Der Vorsitzenden der Synodalen Abteilung der Russisch-orthodoxen Kirche (ROK) für die Beziehungen der Kirche mit der Gesellschaft und den Massenmedien, Wladimir Legoida, verbreitete ohne irgendwelche erläuternde Kommentare die Veröffentlichung der christlich-orthodoxen Aktivisten auf seinem Telegram-Kanal weiter. Kann dies aber eine unausgesprochene Unterstützung der Initiative von „Vierzig Soroks“ seitens offizieller Vertreter der ROK bedeuten? Wobei das letzte Wort natürlich Patriarch Kirill zu sprechen hat. Ja, und es muss auch nicht mehr lange gewartet werden.

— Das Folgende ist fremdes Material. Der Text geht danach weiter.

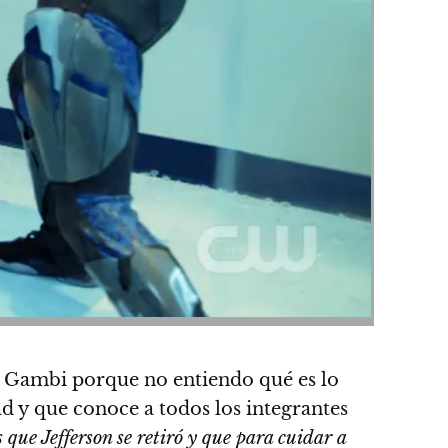
r Gambi porque no entiendo qué es lo
 y que conoce a todos los integrantes
ue Jefferson se retiró y que para cuidar a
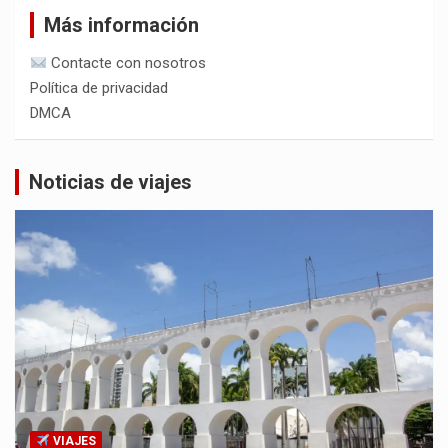
Más información
Contacte con nosotros
Política de privacidad
DMCA
Noticias de viajes
VIAJES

Ungeachtet dessen, dass aufgrund der Covid-19-Pandemie bisher unklar ist, in welchem Format in diesem Jahr die Veranstaltungen zum Tag der Christianisierung der Rus erfolgen werden und ob die für diese Feiern traditionelle Prozession stattfinden wird, wird auf jeden Fall ein Patriarchen-Gottesdienst zelebriert werden. Und über die Rolle der Christianisierung als einen staatsbildenden Faktor spricht das Oberhaupt der ROK ohne hin nicht das erste Jahr in Folge. Andererseits hat Dmitrij Peskow, der Pressesekretär des Präsidenten, bereits erklärt, dass im Kreml keine Erörterung der Initiative zur Verschiebung des Feierns des Tages Russlands erfolge. Doch auch Gott hatte es früher nicht in der russischen Verfassung gegeben.

Möglicherweise sind auch nicht alle bereit, das Datum des 28. Juli bedingungslos zu akzeptieren. Die historische Grundlage der Christianisierung der Rus ist keine eindeutige. Das Volk wurde zum christlichen Glauben in Kiew bekehrt, das in unseren Tagen zur Hauptstadt der unabhängigen Ukraine wurde. Die Taufe von Großfürst Wladimir Swjatoslawowitsch an sich erfolgte in Chersones auf der Halbinsel Krim, die 2014 durch Russland zurückerlangt wurde. Übrigens, bald nach der Taufe des Fürsten verloren die Russen Chersones. Und kann man die Taufe des politischen Oberhaupts der Kiewer Rus als Beginn der Staatlichkeit ansehen? Als Ausgangspunkt kann man gleichfalls die Annahme des christlichen Glaubens durch Wladimirs Großmutter, durch Fürstin Olga, entweder 955 oder 957 in Konstantinopel nehmen.

Außerdem fördert der religiöse Charakter des Ereignisses, das dem kirchlichen Tag des Gedenkens an den Heiligen Fürsten Wladimir I. gewidmet ist, nicht die Konsolidierung des multikonfessionellen Landes. Es sei auch daran erinnert, dass vor nicht allzu langer Zeit unter Beteiligung des Rates der Muftis von Russland ein Organisationskomitee zum Feiern des 1100. Jahrestages der Annahme des Islams durch die Wolgabulgaren 922 gebildet wurde. Die überaus reiche Geschichte unseres Land gibt den Völkern viele Anlässe für Streits über die „Erstgeburt“ bzw. den „Erstgeborenen“. Aller Anfang ist schwer.